■ Work order
Answer these questions about the West High School text below:
1. In which Denver neighborhood is the school located?
2. In what year was West High School organized?
3. Where is the building the school moved into in 1926?

■ Text segment
- Opening Delimiter -

West High School, commonly referred to as Denver West High School or simply D-West, is a historic high school located in the Lincoln Park neighborhood of the original section of West Denver, Colorado. It is part of the Denver Public Schools system. It is one of four original high schools in Denver; the other three are East, North, and South.

==History==
West High School was organized in 1883. On June 13, 1884, at 2:00PM, Charles McDonough, Effie Hallam, Lelia Williams, Frances Brandt, Laura Duccy, and Morrison Stillwell became the first graduates of West High School. In 1902, after merging with School District No. 1 (East) to become Denver Public Schools, West became the district's "second" high school. In 1926, West moved into its current building at 9th and Elati, a building designed in English gothic style and executed in light brick with buff terra cotta trimmings. It contains spacious halls and numerous academic, scientific, and vocational classrooms.

- Closing Delimiter -

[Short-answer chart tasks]
- Opening Delimiter -

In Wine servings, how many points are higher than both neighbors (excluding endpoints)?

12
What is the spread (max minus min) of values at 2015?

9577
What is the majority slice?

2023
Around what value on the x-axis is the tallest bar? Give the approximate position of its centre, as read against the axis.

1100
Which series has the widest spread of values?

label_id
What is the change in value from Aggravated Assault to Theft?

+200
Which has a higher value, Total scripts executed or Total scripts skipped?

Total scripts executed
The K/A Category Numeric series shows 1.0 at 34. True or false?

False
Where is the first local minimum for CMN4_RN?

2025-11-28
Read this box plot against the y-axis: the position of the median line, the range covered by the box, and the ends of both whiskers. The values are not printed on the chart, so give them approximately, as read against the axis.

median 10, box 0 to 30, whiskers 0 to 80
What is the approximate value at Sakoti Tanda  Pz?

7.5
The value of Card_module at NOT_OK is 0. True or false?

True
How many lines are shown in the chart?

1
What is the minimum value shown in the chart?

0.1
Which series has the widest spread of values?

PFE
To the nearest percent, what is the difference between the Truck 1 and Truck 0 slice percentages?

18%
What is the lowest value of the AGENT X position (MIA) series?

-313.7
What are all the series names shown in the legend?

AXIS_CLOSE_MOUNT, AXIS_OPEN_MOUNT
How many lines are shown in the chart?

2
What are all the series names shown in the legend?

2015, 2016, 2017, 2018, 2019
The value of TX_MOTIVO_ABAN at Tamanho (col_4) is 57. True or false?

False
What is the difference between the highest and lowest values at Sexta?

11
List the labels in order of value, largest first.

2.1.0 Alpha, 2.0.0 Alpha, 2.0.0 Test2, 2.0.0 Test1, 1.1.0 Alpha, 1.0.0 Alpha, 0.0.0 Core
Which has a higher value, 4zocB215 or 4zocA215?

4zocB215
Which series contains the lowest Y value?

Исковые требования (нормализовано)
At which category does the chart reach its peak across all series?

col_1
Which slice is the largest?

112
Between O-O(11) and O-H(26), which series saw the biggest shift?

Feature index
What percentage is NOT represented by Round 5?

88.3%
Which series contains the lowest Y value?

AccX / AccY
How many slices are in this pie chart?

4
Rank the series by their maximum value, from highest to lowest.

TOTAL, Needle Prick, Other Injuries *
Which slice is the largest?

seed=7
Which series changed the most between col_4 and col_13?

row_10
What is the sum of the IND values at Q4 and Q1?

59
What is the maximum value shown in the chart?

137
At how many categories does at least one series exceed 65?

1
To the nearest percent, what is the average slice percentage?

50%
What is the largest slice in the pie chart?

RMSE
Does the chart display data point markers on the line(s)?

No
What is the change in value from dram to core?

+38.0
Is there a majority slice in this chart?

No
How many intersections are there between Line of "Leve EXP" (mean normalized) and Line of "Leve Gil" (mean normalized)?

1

- Closing Delimiter -

■ Problem solution
1. Lincoln Park
2. 1883
3. At 9th and Elati